Bird watchers will find it easier to identify the wide variety of feathered friends visiting Lake Illawarra with the launch of a new guide by Wollongong and Shellharbour City Councils today, Tuesday 22 January.
The colour brochure—funded by a grant from the NSW Local Land Services—highlights the diverse variety of birds that live in and migrate to Lake Illawarra each year.
“Lake Illawarra is a beautiful place that’s close to the hearts of those living across Wollongong and Shellharbour local government areas. It’s a space that’s used for a wide variety of recreational pursuits, including birdwatching,” Wollongong City Lord Mayor Councillor Gordon Bradbery AM said.

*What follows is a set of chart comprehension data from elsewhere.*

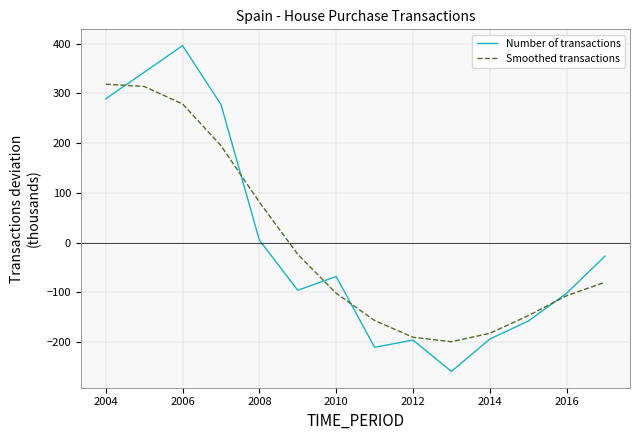

Does the chart display data point markers on the line(s)?

No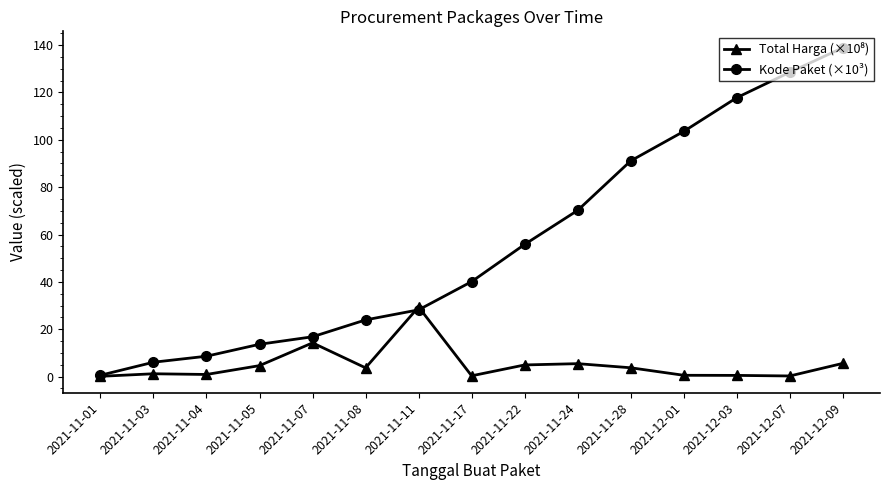

How many lines are shown in the chart?

2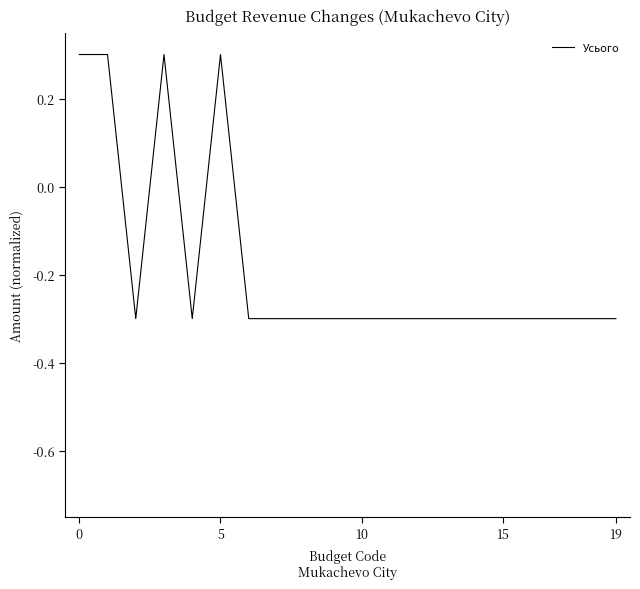

What is the greatest value displayed?

0.3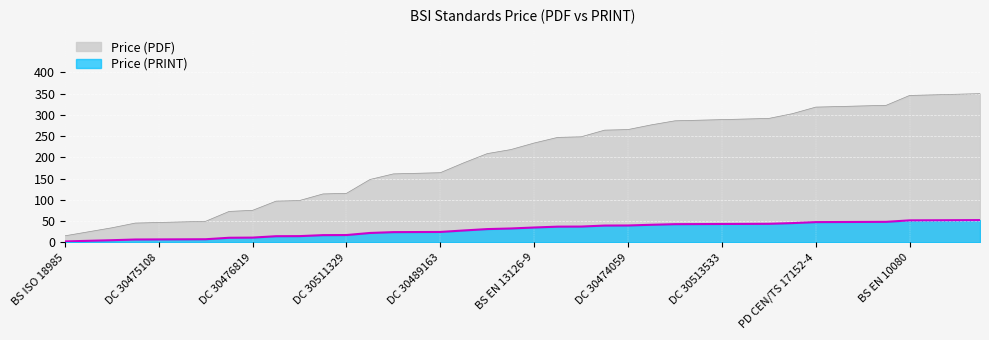

The Price (PDF) series shows 264 at BS EN 13496 TC. True or false?

False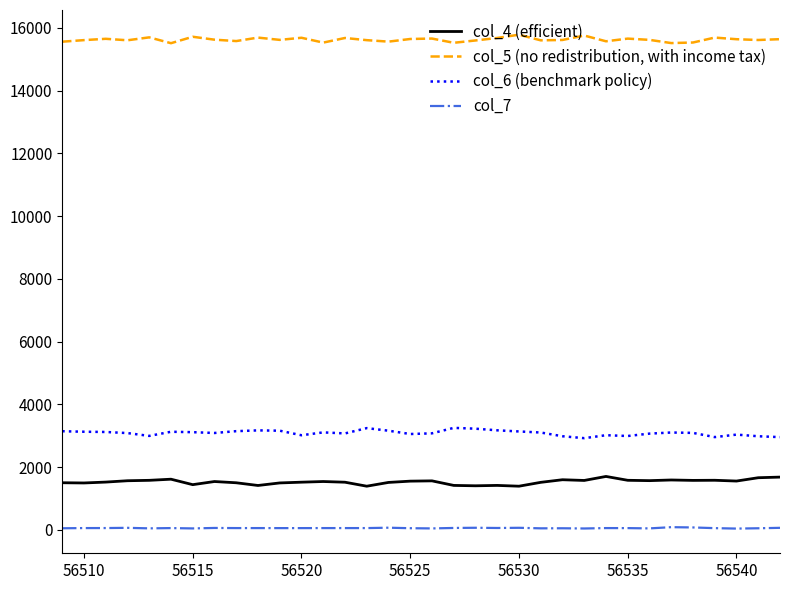

What is the minimum value for col_7?

41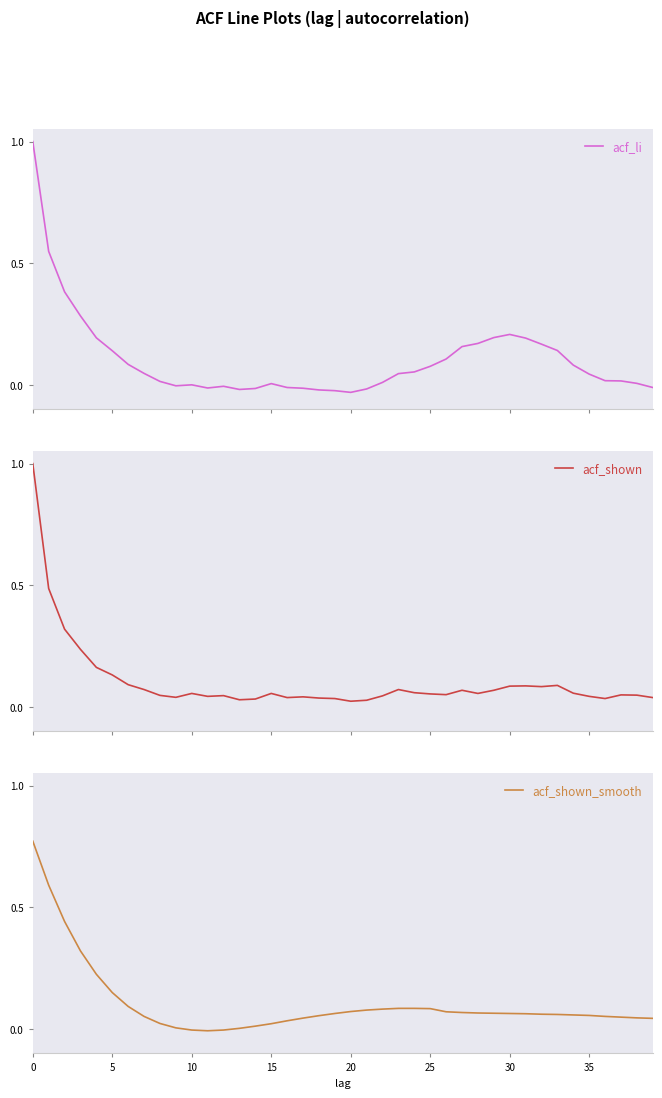

True or false: acf_li has more than 1 points higher than both neighbors.

True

“When you see large numbers of birds around the Lake, it’s an indicator that it’s in good health. And this is good news for everyone. This brochure will make it easier to identify bird life and build awareness within our community of the key role this lake plays in the local natural ecology. This is not only about the birds but also about the protection of their habitats and in this case, Lake Illawarra. This is why the aquatic life must be protected as well.”
The new Birds of Lake Illawarra brochure includes images of common birds you may see around the lake and provides information on their preferred habitat.
Shellharbour City Mayor Cr Marianne Saliba encouraged both locals and visitors to use the brochure to gain a deeper appreciation for the bird life around Lake Illawarra.
“As well as birds that live in the area, the lake is also home to many migratory birds, some of whom travel for more than 26,000 kilometres to rest, feed and breed in this area,” said Cr Saliba.
“Some birds that you will probably always see around Lake Illawarra are the classic silver gulls, better known as sea gulls, as well as cormorants, pelicans and ducks. This brochure will help people identify other species including egrets, herons and spoonbills.”
Migratory waterbirds, such as plovers, sandpipers, stints, curlews and snipes, can make round trip migrations of up to 26,000 kilometres each year between their summer breeding grounds in the northern hemisphere and their feeding areas in the south.
These trips are made over several weeks, with brief stops at staging sites along the way to rest and refuel for the next leg of their journey. This waterbird migration is known as the East Asian—Australasian Flyway. Stretching across 22 countries it is one of eight major waterbird flyways recognised around the globe.
The brochure suggests four walks you can do to spot these birds and the best times to go birdwatching. The brochure is one of the actions listed in the draft Coastal Management Program for the Lake that was recently put out for community consultation.
Other actions within the draft program are aimed at enhancing water quality, caring for vegetation, reducing sediment runoff that may smother seagrasses, and developing a fauna management program to ensure that shorebird habitat and nesting sites are protected. The program is expected to be reported to the respective Councils in the next few months prior to being submitted to the NSW Government for certification.